The answer combines several pressures building at once through the 1980s -- exactly the kind of multi-causal story Paper 3 essays reward you for untangling.
- Economic factor: the 1982 crisis — Chile's 'free-market miracle' collapsed when a debt crisis hit Latin America. Unemployment soared past 20%, and the government had to bail out failing banks it had just deregulated -- undercutting the regime's main claim to legitimacy.
- Social factor: mass protest returns — From 1983, national 'days of protest' brought hundreds of thousands onto the streets. The Catholic Church, through its Vicaría de la Solidaridad, sheltered victims' families and helped opposition groups reorganize despite the risk.
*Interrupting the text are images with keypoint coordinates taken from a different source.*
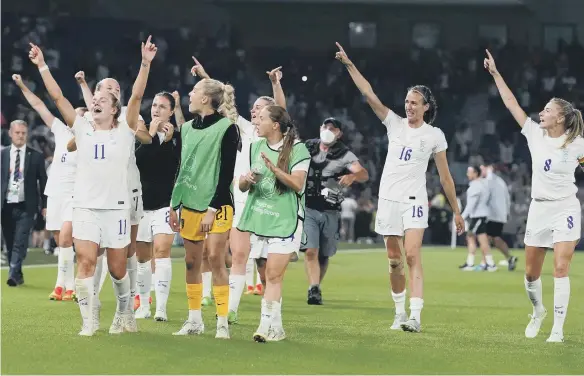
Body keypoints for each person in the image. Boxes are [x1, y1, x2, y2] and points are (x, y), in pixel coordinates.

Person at [29, 36, 156, 335]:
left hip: (116, 210)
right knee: (85, 261)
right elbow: (58, 98)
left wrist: (145, 64)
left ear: (115, 109)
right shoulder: (82, 128)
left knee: (117, 269)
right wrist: (43, 66)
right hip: (85, 207)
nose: (95, 101)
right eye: (94, 99)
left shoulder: (125, 130)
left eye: (103, 100)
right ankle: (90, 319)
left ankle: (125, 311)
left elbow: (136, 97)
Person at [335, 42, 464, 333]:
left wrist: (457, 211)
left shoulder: (434, 135)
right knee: (394, 261)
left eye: (415, 102)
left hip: (415, 200)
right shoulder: (394, 124)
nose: (409, 105)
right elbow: (368, 93)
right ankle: (399, 312)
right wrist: (349, 65)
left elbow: (445, 178)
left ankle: (415, 317)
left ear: (426, 107)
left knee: (413, 254)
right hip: (389, 199)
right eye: (407, 101)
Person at [484, 49, 584, 343]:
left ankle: (558, 329)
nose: (541, 113)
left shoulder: (578, 145)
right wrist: (495, 74)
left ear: (561, 117)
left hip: (565, 207)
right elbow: (511, 103)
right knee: (530, 274)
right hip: (539, 209)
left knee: (562, 267)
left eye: (547, 110)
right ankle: (538, 311)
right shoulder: (534, 135)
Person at [189, 58, 287, 323]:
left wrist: (275, 84)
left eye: (260, 109)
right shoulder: (245, 130)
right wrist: (206, 76)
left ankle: (271, 316)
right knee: (239, 256)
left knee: (266, 267)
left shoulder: (276, 137)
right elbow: (221, 102)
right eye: (253, 109)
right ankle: (230, 309)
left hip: (270, 204)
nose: (254, 113)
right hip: (242, 201)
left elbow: (282, 109)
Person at [72, 71, 150, 311]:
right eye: (106, 89)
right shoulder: (93, 118)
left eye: (115, 90)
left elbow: (146, 138)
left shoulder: (128, 115)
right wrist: (84, 86)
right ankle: (91, 295)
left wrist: (138, 129)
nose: (110, 93)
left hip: (127, 188)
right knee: (93, 250)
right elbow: (75, 139)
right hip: (98, 192)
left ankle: (132, 298)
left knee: (127, 250)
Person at [169, 77, 239, 339]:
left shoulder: (227, 128)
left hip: (217, 204)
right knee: (190, 263)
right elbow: (181, 168)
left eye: (195, 91)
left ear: (206, 99)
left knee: (215, 259)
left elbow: (226, 172)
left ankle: (222, 322)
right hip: (189, 203)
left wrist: (213, 206)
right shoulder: (186, 128)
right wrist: (174, 203)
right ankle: (194, 320)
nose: (190, 93)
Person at [237, 105, 311, 342]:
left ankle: (263, 326)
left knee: (273, 274)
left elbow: (298, 184)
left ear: (275, 125)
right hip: (261, 219)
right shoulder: (255, 146)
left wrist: (275, 169)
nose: (256, 122)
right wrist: (246, 181)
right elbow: (242, 186)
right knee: (265, 274)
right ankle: (277, 328)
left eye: (261, 119)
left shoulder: (298, 150)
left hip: (285, 220)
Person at [11, 73, 85, 299]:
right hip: (54, 193)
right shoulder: (60, 130)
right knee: (58, 240)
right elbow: (39, 105)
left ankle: (65, 286)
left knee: (65, 238)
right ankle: (65, 283)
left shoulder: (89, 138)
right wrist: (22, 84)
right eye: (76, 114)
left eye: (82, 116)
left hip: (75, 193)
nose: (76, 118)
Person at [301, 117, 368, 305]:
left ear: (339, 133)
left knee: (324, 254)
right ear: (320, 128)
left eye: (333, 128)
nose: (328, 130)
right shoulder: (307, 147)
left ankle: (315, 286)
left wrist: (352, 176)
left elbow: (363, 173)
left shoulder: (344, 154)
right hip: (309, 207)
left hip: (331, 209)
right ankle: (313, 287)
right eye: (325, 126)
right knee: (311, 250)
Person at [134, 91, 180, 322]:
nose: (156, 109)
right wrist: (151, 133)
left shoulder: (178, 137)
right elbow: (139, 160)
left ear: (171, 111)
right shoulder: (142, 133)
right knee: (142, 258)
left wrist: (170, 141)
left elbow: (176, 168)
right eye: (154, 105)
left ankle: (161, 308)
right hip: (141, 204)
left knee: (161, 251)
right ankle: (143, 305)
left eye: (162, 106)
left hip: (165, 203)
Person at [1, 119, 48, 287]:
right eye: (17, 133)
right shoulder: (3, 154)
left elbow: (43, 182)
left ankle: (12, 274)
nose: (20, 136)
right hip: (5, 205)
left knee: (20, 240)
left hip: (26, 206)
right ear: (10, 133)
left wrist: (45, 205)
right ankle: (18, 272)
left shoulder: (36, 156)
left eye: (23, 133)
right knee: (10, 242)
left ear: (27, 134)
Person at [459, 165, 497, 272]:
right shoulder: (484, 183)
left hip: (478, 216)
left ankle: (476, 264)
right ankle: (488, 264)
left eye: (469, 172)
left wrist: (461, 217)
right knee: (479, 239)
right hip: (483, 215)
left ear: (476, 173)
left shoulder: (475, 186)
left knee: (474, 238)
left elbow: (471, 205)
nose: (467, 174)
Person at [480, 161, 517, 270]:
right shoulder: (501, 182)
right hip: (500, 215)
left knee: (485, 238)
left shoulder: (490, 181)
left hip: (492, 215)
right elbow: (507, 198)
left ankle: (486, 263)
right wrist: (507, 212)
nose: (481, 171)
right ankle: (510, 258)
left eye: (483, 169)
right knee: (494, 239)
- Political factor: the 1988 plebiscite — The 1980 Constitution required a yes/no vote in 1988 on whether Pinochet should rule 8 more years. Opposition parties united behind a single 'No' campaign, and international observers helped ensure the vote was counted fairly.
- Political factor: a negotiated exit — When 'No' won with 56%, Pinochet honoured the result rather than cancelling it, in part because the military itself was divided and unwilling to risk international isolation.
Weighing the argument: A strong Paper 3 answer won't just list causes -- it will argue which mattered most. Many historians rank the 1982 economic collapse as the turning point: it broke the regime's core justification and gave the protest movement its opening.
Patricio Aylwin, leading the Concertación coalition of centre and centre-left parties, won the first free presidential election since 1970 and took office in March 1990.